• TASK TO CARRY OUT: Beginning with the first line, transcribe the entries below exactly through the line containing "yarn add react-bootstrap bootstrap", inclusive.
Start of DATA SUPPLIED
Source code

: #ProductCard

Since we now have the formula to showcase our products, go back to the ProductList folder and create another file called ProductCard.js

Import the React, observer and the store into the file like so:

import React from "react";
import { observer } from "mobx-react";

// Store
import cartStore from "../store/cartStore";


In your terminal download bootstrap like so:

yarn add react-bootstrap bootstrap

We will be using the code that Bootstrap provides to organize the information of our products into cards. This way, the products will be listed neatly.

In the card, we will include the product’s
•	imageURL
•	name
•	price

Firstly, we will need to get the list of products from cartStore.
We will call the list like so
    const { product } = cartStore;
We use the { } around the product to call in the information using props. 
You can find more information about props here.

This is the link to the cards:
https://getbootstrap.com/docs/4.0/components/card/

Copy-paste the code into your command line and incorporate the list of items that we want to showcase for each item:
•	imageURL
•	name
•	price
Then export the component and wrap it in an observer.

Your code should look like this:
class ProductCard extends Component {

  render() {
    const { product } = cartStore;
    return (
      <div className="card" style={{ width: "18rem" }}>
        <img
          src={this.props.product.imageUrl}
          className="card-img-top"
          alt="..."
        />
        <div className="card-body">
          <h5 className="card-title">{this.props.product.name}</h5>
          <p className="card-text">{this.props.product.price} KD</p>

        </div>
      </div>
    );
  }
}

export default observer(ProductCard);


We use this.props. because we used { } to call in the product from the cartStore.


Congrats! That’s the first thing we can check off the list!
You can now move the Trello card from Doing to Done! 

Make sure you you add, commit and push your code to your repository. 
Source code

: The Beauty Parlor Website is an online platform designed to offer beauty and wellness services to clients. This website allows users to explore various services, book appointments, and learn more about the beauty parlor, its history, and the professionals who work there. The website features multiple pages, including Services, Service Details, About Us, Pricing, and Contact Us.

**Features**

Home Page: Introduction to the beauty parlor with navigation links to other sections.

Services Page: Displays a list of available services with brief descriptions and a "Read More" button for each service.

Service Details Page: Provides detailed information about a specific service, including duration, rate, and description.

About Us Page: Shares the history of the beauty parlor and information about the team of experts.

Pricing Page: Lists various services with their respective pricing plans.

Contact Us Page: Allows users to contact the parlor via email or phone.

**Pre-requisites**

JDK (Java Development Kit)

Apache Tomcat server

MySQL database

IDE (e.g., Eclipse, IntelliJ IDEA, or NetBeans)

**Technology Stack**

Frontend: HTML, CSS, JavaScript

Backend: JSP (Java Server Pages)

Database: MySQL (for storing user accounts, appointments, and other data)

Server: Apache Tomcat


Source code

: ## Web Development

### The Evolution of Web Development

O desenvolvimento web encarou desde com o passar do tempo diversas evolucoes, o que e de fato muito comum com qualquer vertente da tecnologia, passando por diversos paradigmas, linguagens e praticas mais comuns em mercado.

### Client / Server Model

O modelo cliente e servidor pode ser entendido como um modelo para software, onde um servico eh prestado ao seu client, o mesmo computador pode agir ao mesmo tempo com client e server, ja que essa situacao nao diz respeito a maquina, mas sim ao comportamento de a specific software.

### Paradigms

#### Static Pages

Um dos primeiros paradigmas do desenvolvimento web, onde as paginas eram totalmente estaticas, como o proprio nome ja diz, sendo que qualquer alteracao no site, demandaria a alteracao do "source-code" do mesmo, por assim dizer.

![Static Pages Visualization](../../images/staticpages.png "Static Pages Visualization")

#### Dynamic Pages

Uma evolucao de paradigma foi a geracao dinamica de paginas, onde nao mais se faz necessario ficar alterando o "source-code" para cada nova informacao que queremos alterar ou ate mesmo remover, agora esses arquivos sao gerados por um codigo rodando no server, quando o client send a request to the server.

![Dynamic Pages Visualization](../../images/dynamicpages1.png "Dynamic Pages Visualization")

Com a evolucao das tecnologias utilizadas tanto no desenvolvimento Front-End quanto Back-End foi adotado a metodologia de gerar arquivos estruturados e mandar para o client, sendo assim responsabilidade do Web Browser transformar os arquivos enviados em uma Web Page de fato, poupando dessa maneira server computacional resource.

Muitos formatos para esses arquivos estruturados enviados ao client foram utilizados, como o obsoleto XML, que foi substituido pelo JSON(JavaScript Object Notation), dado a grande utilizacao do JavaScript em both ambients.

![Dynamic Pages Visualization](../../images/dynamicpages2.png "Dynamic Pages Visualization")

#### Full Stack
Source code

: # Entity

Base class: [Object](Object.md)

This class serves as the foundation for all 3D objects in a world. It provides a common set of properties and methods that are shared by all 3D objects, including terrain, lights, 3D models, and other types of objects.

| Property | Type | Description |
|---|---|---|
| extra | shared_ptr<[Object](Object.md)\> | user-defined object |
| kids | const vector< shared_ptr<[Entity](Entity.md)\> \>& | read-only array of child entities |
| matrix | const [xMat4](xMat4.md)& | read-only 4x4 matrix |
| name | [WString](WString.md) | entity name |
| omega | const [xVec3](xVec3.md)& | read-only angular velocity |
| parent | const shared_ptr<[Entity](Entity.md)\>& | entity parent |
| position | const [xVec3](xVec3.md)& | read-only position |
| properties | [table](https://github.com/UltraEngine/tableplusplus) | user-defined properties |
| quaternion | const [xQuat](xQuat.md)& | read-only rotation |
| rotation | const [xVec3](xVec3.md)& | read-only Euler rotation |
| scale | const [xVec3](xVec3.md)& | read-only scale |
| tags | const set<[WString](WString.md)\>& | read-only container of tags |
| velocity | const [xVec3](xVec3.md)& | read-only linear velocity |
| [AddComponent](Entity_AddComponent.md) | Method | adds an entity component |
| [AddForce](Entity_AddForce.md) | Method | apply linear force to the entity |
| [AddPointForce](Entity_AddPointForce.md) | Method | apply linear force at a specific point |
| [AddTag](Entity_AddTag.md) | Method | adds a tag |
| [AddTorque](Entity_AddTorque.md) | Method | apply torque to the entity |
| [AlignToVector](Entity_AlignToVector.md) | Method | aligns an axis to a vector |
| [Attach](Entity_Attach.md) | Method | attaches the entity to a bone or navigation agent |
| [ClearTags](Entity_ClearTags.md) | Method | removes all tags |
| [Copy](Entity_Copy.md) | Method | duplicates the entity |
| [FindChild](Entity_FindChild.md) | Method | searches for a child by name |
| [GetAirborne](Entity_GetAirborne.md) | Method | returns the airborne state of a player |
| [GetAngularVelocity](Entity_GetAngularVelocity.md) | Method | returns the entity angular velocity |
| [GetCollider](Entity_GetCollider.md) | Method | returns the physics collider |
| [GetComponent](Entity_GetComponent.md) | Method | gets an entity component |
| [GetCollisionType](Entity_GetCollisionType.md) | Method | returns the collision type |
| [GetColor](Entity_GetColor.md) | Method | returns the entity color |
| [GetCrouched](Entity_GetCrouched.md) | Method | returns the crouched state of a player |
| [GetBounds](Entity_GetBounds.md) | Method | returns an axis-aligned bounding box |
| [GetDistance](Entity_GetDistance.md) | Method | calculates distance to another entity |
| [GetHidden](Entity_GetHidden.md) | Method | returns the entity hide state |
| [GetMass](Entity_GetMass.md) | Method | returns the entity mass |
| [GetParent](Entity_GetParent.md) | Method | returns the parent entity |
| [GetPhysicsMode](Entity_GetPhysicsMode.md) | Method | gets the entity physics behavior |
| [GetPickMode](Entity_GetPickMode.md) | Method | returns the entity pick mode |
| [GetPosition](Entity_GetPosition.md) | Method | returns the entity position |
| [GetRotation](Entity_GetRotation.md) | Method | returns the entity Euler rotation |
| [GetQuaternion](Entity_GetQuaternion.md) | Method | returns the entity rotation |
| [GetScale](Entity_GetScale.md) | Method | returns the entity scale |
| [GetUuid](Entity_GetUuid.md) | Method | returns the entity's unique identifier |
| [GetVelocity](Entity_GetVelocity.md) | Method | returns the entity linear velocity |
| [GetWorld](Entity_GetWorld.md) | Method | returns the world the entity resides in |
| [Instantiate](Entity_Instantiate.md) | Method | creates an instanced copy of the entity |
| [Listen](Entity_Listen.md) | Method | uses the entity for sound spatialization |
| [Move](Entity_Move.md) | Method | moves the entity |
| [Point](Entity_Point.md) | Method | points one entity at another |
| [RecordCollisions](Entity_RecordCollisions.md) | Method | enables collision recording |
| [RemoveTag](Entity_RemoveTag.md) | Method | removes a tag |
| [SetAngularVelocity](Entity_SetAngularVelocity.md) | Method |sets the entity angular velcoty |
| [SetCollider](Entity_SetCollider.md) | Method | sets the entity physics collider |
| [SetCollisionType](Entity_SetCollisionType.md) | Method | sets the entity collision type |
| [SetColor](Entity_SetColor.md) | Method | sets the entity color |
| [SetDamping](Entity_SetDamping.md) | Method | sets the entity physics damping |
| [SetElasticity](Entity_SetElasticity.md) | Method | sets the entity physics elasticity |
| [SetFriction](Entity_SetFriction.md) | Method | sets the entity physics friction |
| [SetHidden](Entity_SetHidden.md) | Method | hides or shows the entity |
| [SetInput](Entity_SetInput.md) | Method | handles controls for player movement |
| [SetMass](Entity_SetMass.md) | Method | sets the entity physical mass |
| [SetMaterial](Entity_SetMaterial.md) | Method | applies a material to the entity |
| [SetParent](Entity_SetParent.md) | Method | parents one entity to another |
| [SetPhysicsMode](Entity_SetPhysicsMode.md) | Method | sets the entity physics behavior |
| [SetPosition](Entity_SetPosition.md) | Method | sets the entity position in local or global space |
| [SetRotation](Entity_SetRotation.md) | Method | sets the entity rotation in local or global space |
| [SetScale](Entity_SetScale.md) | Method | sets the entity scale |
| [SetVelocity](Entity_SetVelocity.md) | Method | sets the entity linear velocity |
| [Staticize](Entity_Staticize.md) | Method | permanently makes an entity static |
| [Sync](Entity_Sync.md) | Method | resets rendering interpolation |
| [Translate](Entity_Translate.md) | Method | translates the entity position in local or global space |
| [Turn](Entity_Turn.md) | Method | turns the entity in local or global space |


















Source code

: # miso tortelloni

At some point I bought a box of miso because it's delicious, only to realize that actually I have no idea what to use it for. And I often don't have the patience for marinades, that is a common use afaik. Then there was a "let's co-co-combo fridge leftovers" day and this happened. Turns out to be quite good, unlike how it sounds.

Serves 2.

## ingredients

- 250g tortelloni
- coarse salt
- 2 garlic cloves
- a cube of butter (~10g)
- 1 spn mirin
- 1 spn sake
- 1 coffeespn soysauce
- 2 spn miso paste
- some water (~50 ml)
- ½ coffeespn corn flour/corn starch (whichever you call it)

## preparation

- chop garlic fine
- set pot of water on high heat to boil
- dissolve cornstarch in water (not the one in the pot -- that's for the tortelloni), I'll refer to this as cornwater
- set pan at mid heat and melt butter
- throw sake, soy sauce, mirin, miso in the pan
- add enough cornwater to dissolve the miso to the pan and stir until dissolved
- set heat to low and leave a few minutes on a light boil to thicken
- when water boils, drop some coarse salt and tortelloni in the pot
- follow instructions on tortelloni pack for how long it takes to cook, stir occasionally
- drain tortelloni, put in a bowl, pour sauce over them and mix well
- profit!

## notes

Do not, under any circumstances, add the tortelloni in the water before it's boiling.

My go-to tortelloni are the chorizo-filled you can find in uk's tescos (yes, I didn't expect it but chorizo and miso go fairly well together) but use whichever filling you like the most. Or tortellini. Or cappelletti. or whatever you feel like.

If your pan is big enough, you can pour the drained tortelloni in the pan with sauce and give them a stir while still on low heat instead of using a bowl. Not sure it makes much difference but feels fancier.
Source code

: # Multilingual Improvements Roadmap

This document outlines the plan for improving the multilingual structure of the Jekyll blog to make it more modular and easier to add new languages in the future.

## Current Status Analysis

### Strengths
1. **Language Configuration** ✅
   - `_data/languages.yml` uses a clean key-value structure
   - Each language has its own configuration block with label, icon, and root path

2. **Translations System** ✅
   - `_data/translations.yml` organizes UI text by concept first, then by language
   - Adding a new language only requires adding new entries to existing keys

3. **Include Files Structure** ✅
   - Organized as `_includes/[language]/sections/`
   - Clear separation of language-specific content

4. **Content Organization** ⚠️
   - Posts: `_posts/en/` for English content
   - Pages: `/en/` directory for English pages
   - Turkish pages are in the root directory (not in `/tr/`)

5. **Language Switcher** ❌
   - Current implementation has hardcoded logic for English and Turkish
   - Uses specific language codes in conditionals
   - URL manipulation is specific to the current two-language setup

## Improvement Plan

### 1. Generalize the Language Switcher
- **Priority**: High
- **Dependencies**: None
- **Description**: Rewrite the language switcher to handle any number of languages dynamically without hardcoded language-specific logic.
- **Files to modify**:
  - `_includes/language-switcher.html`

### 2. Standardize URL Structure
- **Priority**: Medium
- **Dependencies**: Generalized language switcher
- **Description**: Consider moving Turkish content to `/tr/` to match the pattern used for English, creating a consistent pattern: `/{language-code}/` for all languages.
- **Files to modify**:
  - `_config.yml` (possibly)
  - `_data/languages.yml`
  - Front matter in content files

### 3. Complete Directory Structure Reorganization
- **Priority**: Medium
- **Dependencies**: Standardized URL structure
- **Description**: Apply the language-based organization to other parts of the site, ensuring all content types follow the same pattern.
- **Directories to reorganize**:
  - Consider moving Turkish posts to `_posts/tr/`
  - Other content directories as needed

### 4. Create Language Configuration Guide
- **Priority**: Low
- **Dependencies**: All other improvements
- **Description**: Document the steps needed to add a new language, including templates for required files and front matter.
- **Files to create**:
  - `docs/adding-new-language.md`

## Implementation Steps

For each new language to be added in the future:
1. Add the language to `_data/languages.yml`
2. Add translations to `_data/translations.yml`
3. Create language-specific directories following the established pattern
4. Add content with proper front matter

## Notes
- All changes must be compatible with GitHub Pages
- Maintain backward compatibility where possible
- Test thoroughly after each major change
End of DATA SUPPLIED
• THE COMPLETED TASK:
Source code

: #ProductCard

Since we now have the formula to showcase our products, go back to the ProductList folder and create another file called ProductCard.js

Import the React, observer and the store into the file like so:

import React from "react";
import { observer } from "mobx-react";

// Store
import cartStore from "../store/cartStore";


In your terminal download bootstrap like so:

yarn add react-bootstrap bootstrap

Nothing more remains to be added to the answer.